Theater Review - MEDS: Hopped up

Out of Hand Theater fills its prescription

A generation ago, an energetic young theater’s surreal, anti-corporate play about drugs would have advocated tuning in and turning on. Today, Out of Hand Theater’s world premiere of MEDS uses madcap invention to critique the drug culture – specifically, the pharmaceutical industry and the idea of less-depressed living through chemistry.

With Out of Hand’s characteristic prankishness, MEDS begins by filing the audience into a narrow space that literally emulates a doctor’s crowded waiting room, in which the actors mingle with us “patients.” Without giving away the show’s best stunt, the space transforms into “Pharmaland,” a musical, phantasmagorical locale that represents both a huge drug company and our pill-popping nation. Musical director Geoff Uterhardt’s pimped-out president serves as the Willy Wonka of this particular wonderland, with Jeffrey Zwartjes’ everyman janitor trying to figure out where he fits in.

Directed by Maia Knispel and created by the ensemble, MEDS mixes commercial spoofs, boxing matches, perky songs, testimonials and pro-drug industry cheers: Ariel de Man and Brian Crawford play college-style cheerleaders who list the diseases that drugs can defeat – provided you have health insurance. Matt Huff portrays a doctor as a white-caped stage magician who uses some old-fashioned tricks to affirm the “magic” of medicine. Huff’s confident patter and easy interplay with the audience (“Please, anonymously raise your hands”) make him MEDS’ most distinctive performer.

Part of the appeal of MEDS is simply seeing playful, politically conscious guerrilla theater that is not about the Iraq war or some aspect of the post-9/11 political landscape. Not that those issues aren’t worth exploring, but, like Michael Moore’s recent documentary Sicko (not to mention Out of Hand’s 2004 self-improvement spoof Help!), MEDS finds other ailments worth diagnosing in the body politic.

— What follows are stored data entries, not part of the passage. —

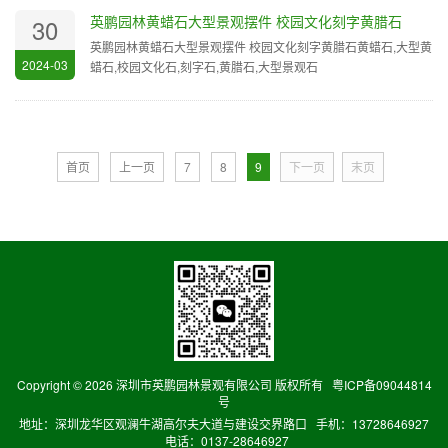
英鹏园林黄蜡石大型景观摆件 校园文化刻字黄腊石
30
英鹏园林黄蜡石大型景观摆件 校园文化刻字黄腊石黄蜡石,大型黄
2024-03
蜡石,校园文化石,刻字石,黄腊石,大型景观石
首页
上一页
7
8
9
下一页
末页
Copyright ©
2026 深圳市英鹏园林景观有限公司 版权所有
粤ICP备09044814
号
地址：深圳龙华区观澜牛湖高尔夫大道与建设交界路口 手机：13728646927
电话：0137-28646927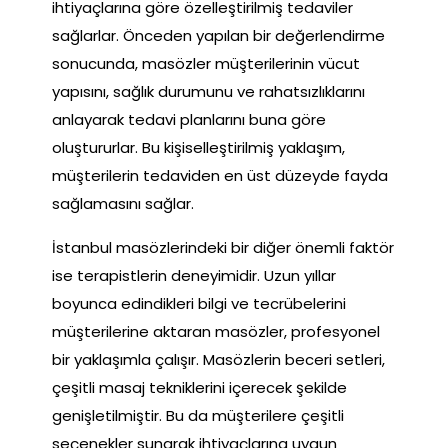
ihtiyaçlarına göre özelleştirilmiş tedaviler
sağlarlar. Önceden yapılan bir değerlendirme
sonucunda, masözler müşterilerinin vücut
yapısını, sağlık durumunu ve rahatsızlıklarını
anlayarak tedavi planlarını buna göre
oluştururlar. Bu kişiselleştirilmiş yaklaşım,
müşterilerin tedaviden en üst düzeyde fayda
sağlamasını sağlar.
İstanbul masözlerindeki bir diğer önemli faktör
ise terapistlerin deneyimidir. Uzun yıllar
boyunca edindikleri bilgi ve tecrübelerini
müşterilerine aktaran masözler, profesyonel
bir yaklaşımla çalışır. Masözlerin beceri setleri,
çeşitli masaj tekniklerini içerecek şekilde
genişletilmiştir. Bu da müşterilere çeşitli
seçenekler sunarak ihtiyaçlarına uygun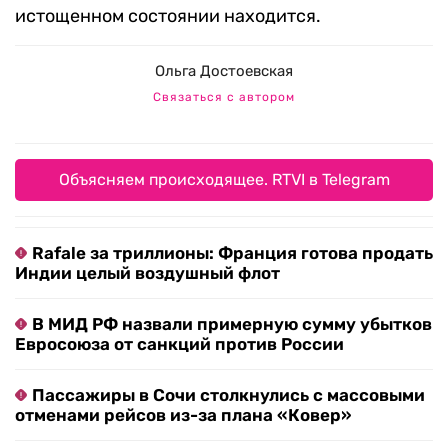
истощенном состоянии находится.
Ольга Достоевская
Связаться с автором
Объясняем происходящее. RTVI в Telegram
Rafale за триллионы: Франция готова продать
Индии целый воздушный флот
В МИД РФ назвали примерную сумму убытков
Евросоюза от санкций против России
Пассажиры в Сочи столкнулись с массовыми
отменами рейсов из-за плана «Ковер»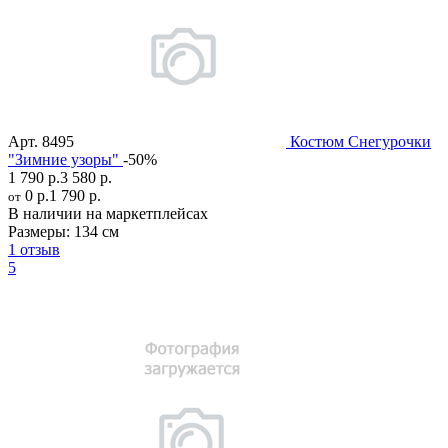
Арт.
8495
Костюм Снегурочки
"Зимние узоры"
-50%
1 790 р.
3 580 р.
0 р.
1 790 р.
от
В наличии на маркетплейсах
Размеры:
134 см
1 отзыв
5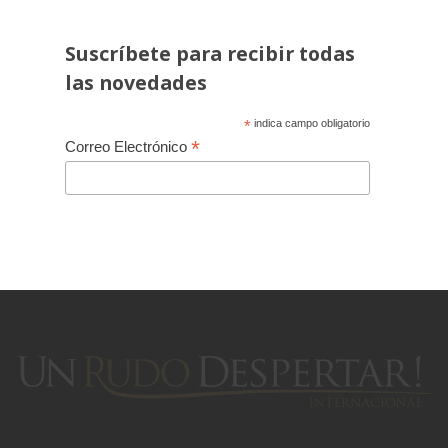
Suscríbete para recibir todas
las novedades
*
indica campo obligatorio
*
Correo Electrónico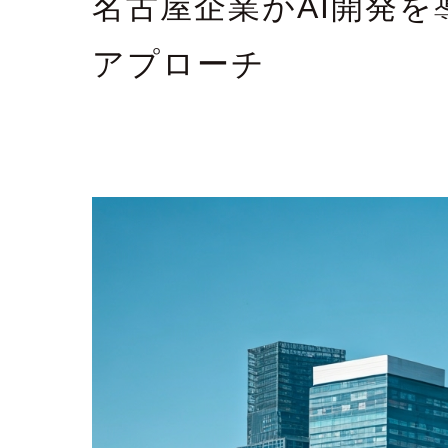
名古屋企業がAI開発
アプローチ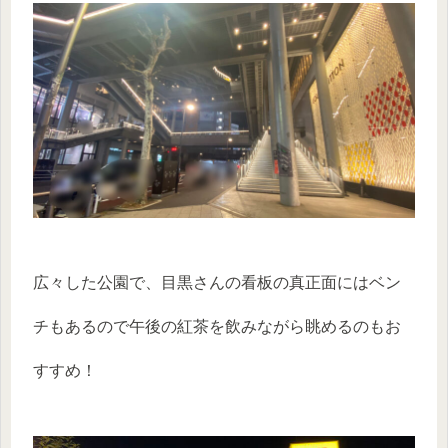
広々した公園で、目黒さんの看板の真正面にはベン
チもあるので午後の紅茶を飲みながら眺めるのもお
すすめ！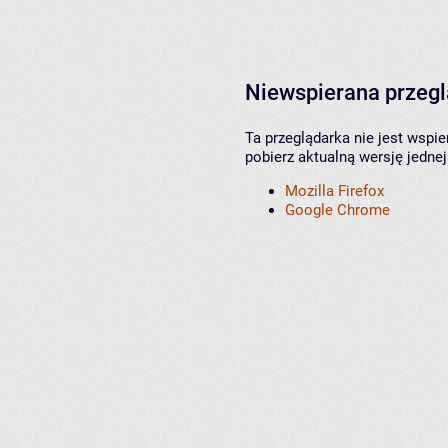
Niewspierana przeg
Ta przeglądarka nie jest wspi
pobierz aktualną wersję jednej
Mozilla Firefox
Google Chrome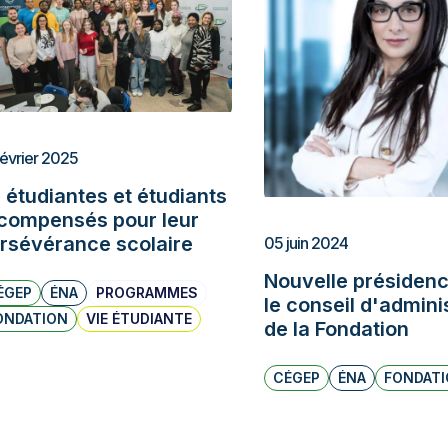
février 2025
 étudiantes et étudiants
compensés pour leur
rsévérance scolaire
05 juin 2024
Nouvelle présiden
ÉGEP
ÉNA
PROGRAMMES
le conseil d'admini
ONDATION
VIE ÉTUDIANTE
de la Fondation
CÉGEP
ÉNA
FONDAT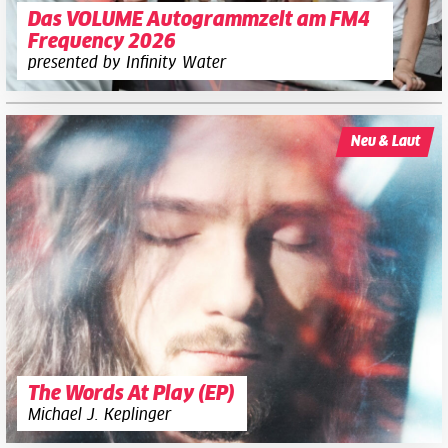
Das VOLUME Autogrammzelt am FM4
Frequency 2026
presented by Infinity Water
Neu & Laut
The Words At Play (EP)
Michael J. Keplinger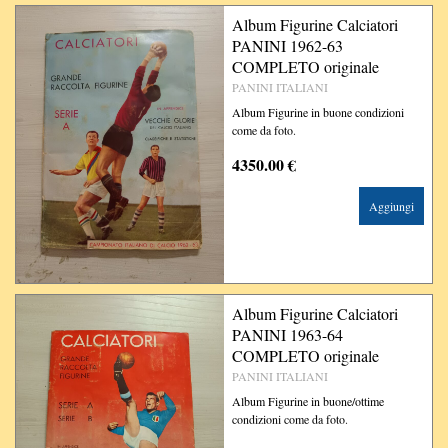
Album Figurine Calciatori
PANINI 1962-63
COMPLETO originale
PANINI ITALIANI
Album Figurine in buone condizioni
come da foto.
4350.00 €
Aggiungi
Album Figurine Calciatori
PANINI 1963-64
COMPLETO originale
PANINI ITALIANI
Album Figurine in buone/ottime
condizioni come da foto.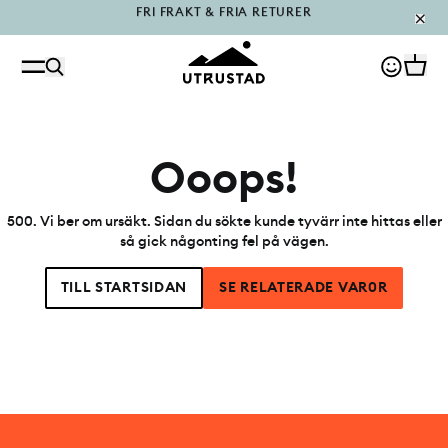
PÅFYLLT I OUTLET
Ooops!
500
.
Vi ber om ursäkt. Sidan du sökte kunde tyvärr inte hittas eller
så gick någonting fel på vägen.
TILL STARTSIDAN
SE RELATERADE VAR0R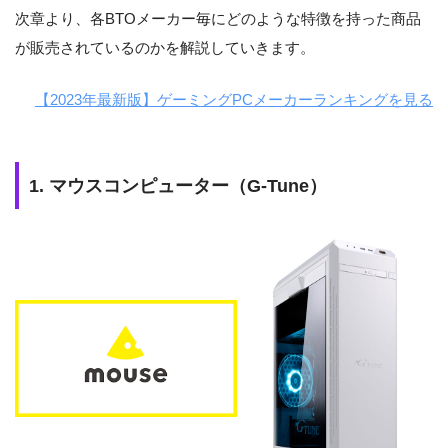
次章より、各BTOメーカー毎にどのような特徴を持った商品
が販売されているのかを解説していきます。
【2023年最新版】ゲーミングPCメーカーランキングを見る
1. マウスコンピューター（G-Tune）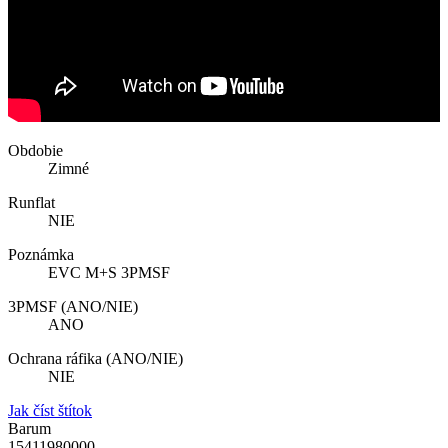
Obdobie
Zimné
Runflat
NIE
Poznámka
EVC M+S 3PMSF
3PMSF (ANO/NIE)
ANO
Ochrana ráfika (ANO/NIE)
NIE
Jak číst štítok
Barum
15411980000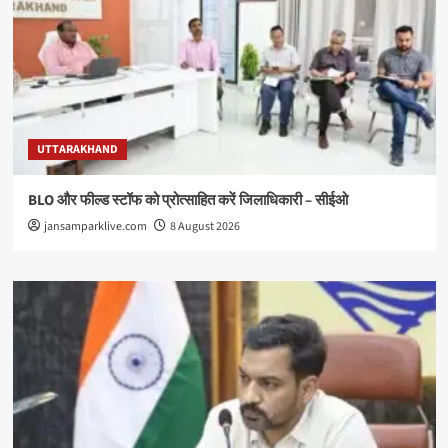
UTTARAKHAND
BLO और फील्ड स्टॉफ को प्रोत्साहित करें जिलाधिकारी – सीईओ
jansamparklive.com
8 August 2026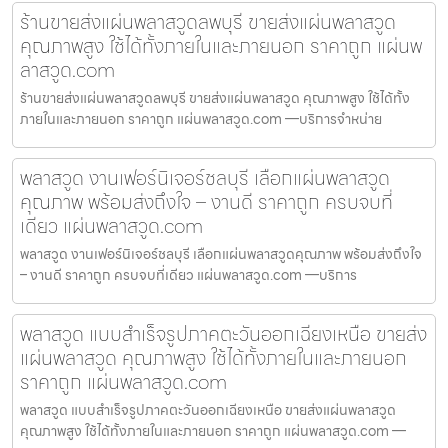
ร้านขายส่งแผ่นพลาสวูดลพบุรี ขายส่งแผ่นพลาสวูด
คุณภาพสูง ใช้ได้ทั้งภายในและภายนอก ราคาถูก แผ่นพ
ลาสวูด.com
ร้านขายส่งแผ่นพลาสวูดลพบุรี ขายส่งแผ่นพลาสวูด คุณภาพสูง ใช้ได้ทั้ง
ภายในและภายนอก ราคาถูก แผ่นพลาสวูด.com —บริการจำหน่าย
พลาสวูด งานเฟอร์นิเจอร์ชลบุรี เลือกแผ่นพลาสวูด
คุณภาพ พร้อมส่งถึงใจ – งานดี ราคาถูก ครบจบที่
เดียว แผ่นพลาสวูด.com
พลาสวูด งานเฟอร์นิเจอร์ชลบุรี เลือกแผ่นพลาสวูดคุณภาพ พร้อมส่งถึงใจ
– งานดี ราคาถูก ครบจบที่เดียว แผ่นพลาสวูด.com —บริการ
พลาสวูด แบบสำเร็จรูปภาคตะวันออกเฉียงเหนือ ขายส่ง
แผ่นพลาสวูด คุณภาพสูง ใช้ได้ทั้งภายในและภายนอก
ราคาถูก แผ่นพลาสวูด.com
พลาสวูด แบบสำเร็จรูปภาคตะวันออกเฉียงเหนือ ขายส่งแผ่นพลาสวูด
คุณภาพสูง ใช้ได้ทั้งภายในและภายนอก ราคาถูก แผ่นพลาสวูด.com —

MEDS uses creative comedy to attack the dark side of antidepressants and the medical industry, but at times the show proves a little too zany for its own good. Physical and mental health problems tend to be innately private experiences, and the impersonal nature of MEDS’ humor can get in the way of some deeper emotions. Nevertheless, the comedy manages to be both disturbing and funny. Laughter is supposedly the best medicine – but try to tell that to your HMO.

MEDS. Through Nov. 18. $15-$45. Thurs.-Sat., 8 p.m.; Sun., 5 p.m. Out of Hand Theater, New Street Arts, 121 New St., Decatur. 404-522-6194. www.outofhandtheater.com.